Just two weeks after my sixteenth birthday the late J. F. Kennedy was inaugurated as the 35th President of the US of A. I remember well his inauguration speech – well, at least one line of it, which became famous and has often since been repeated and quoted: “My fellow Americans, ask not what your country can do for you, ask what you can do for your country.”
That’s a line that more Aussies should take to heart today. The problem with the welfare state is that it tends to create a generation of people with a strong sense of entitlement. Our nation owes it to us to take care of us from the cradle to the grave. We have this strange idea that it’s the government’s responsibility to solve all our problems. Some recent protest marches around the country have highlighted this problem – protests against government cutbacks, as those in authority have had to tighten the fiscal belt. JFK wanted the American people to understand that the success of the nation began with them. Today Australia would be a better place if everyone was to ask: What can I do for my country?

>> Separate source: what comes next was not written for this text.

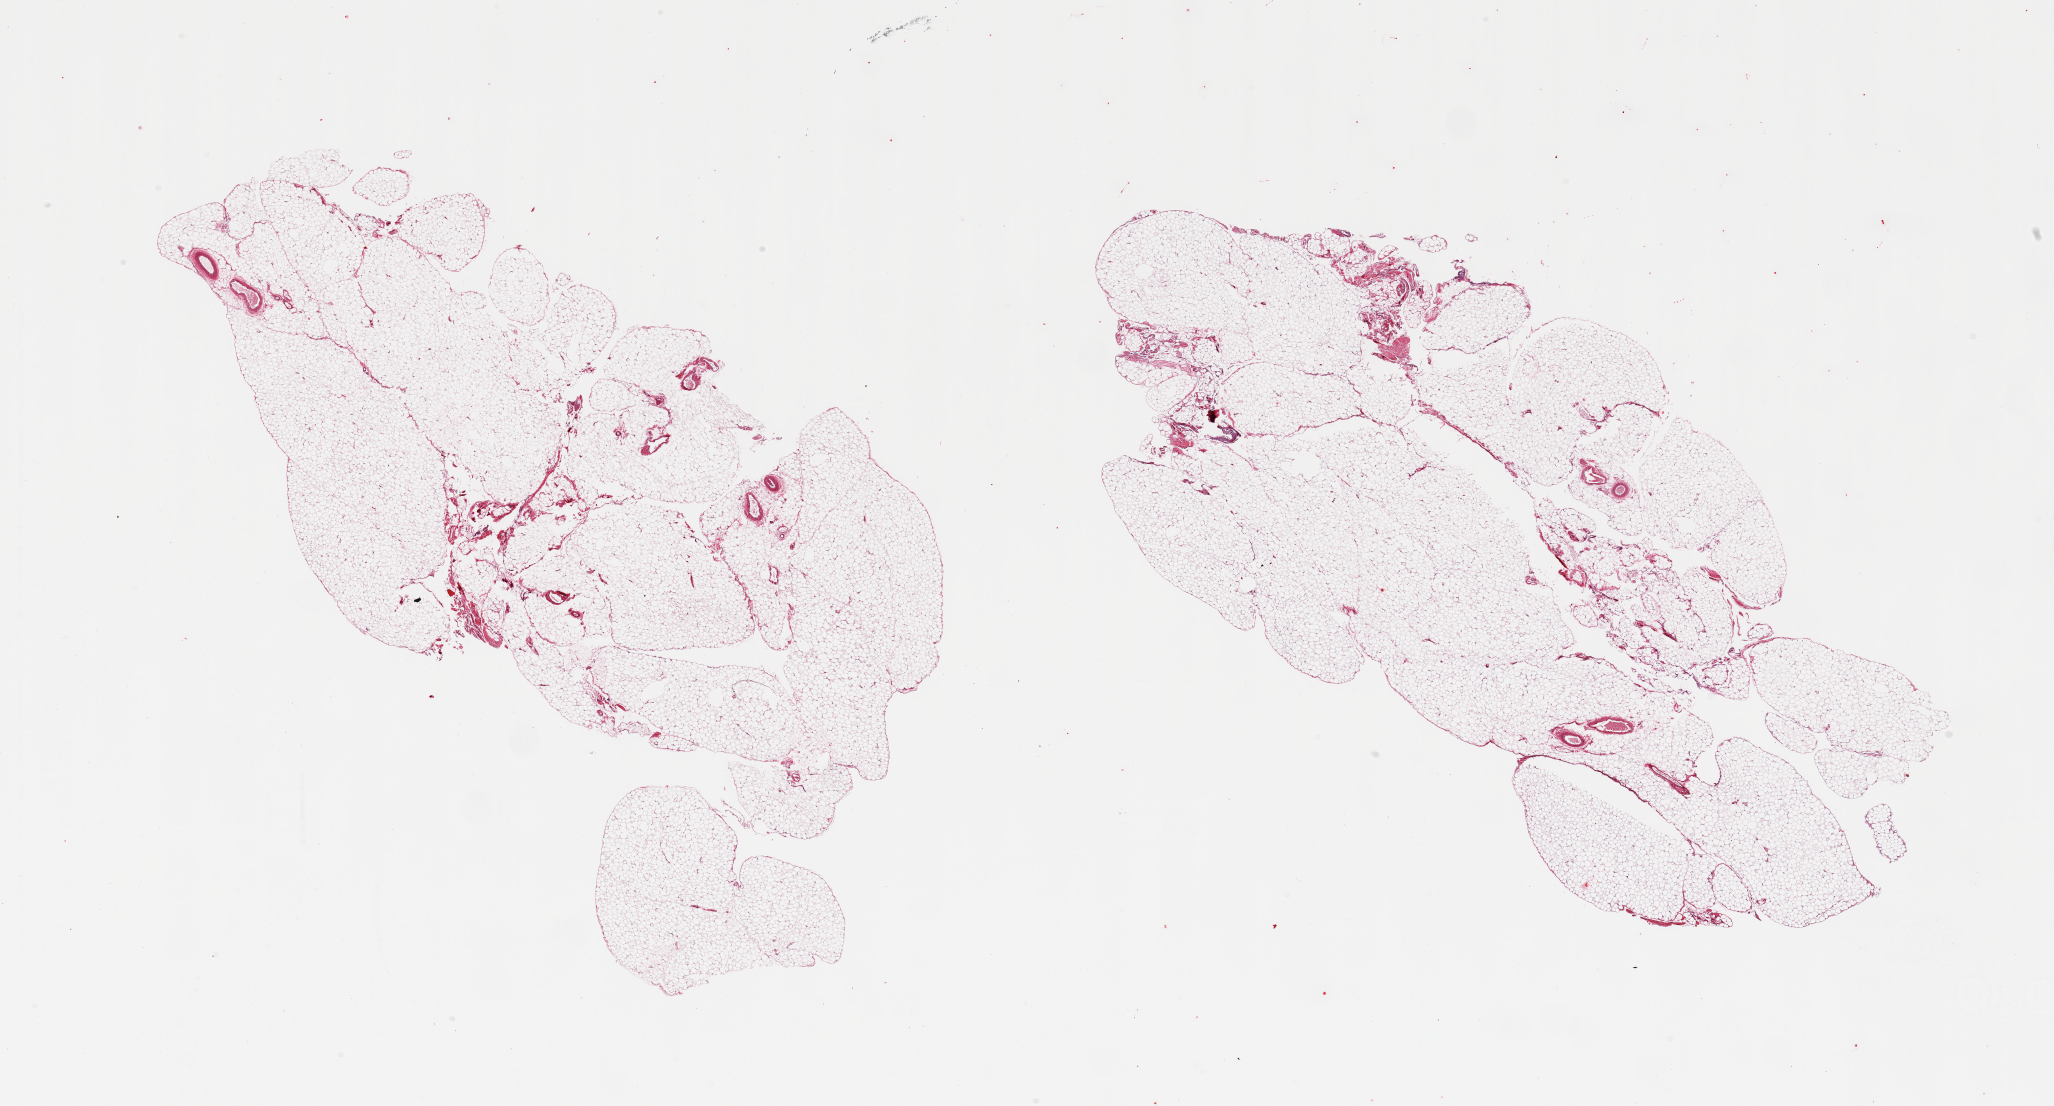
Haematoxylin and eosin whole-slide image, whole scanned area (about 32.5 x 17.5 mm) shown as a low-resolution overview, PAXgene-fixed, paraffin-embedded tissue, target tissue: omentum, tissue donor sample. Donor sex: male.
Pathologist's review note for this sample: 2 pieces, minimal fascia.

I was thinking about that recently in the context of someone leaving the church because they felt that the church wasn’t meeting their needs – so they “moved on”. What I heard troubled me deeply.
It concerned me because their words betrayed a certain amount of arrogance. They “had moved on”. But doesn’t that insinuate that everyone else was still stuck way back there? Of course they didn’t say that they considered the church that they had grown up in as a bunch of old fuddy-duddies. But in some ways they might as well have put it that way because that’s the implications of you “moving on” – everyone else has failed to “move on” and is still somewhere back there. It’s my prayer that this young couple will one day come to see their pride and that they will humble themselves before God and their fellow saints.
It also concerned me because their reason for leaving the church was that it wasn’t meeting their needs. I would have had some sympathy for them leaving for this reason if, for example, they had children and their church didn’t offer any programs or activities for their children. But that wasn’t the case. The “unmet needs” was a far more nebulous matter – in fact they had some trouble spelling out exactly what they meant. It had to do with spirituality and worship styles and being accepted. In the end it was all tied in very closely with them moving on – and others (presumably) still being firmly entrenched somewhere back there.
I didn’t think of it at the time but I should have quoted to them JFK’s famous line from his speech. Doesn’t it apply just as much to the church as it does to a nation? “My fellow Christians, ask not what your church can do for you, ask what you can do for your church?” If people consistently asked that question then they wold not leave the church because it wasn’t meeting their needs.
Unfortunately I’ve forgotten the source (so I can’t credit the author) but a couple of weeks ago I came across an article that argued that this is an invalid reason for leaving a church. The writer stated quite bluntly: “The Church doesn’t exist to meet your needs.” He went on to point out that we as believers are part of a community that exits to meet the needs of a broken and hurting world. Our great unfinished task is to reach out to lost people with help and hope. In that context it becomes quite pathetic to lament that the church is not meeting my needs.
It’s rare for a pastor to be approached by a parishioner asking for advice on how they might best serve their Christian community. It’s rare because the church consists of givers and takers. The givers are already busy using their gifts to serve the church. And the takers…? Well, unfortunately, they just want their needs met.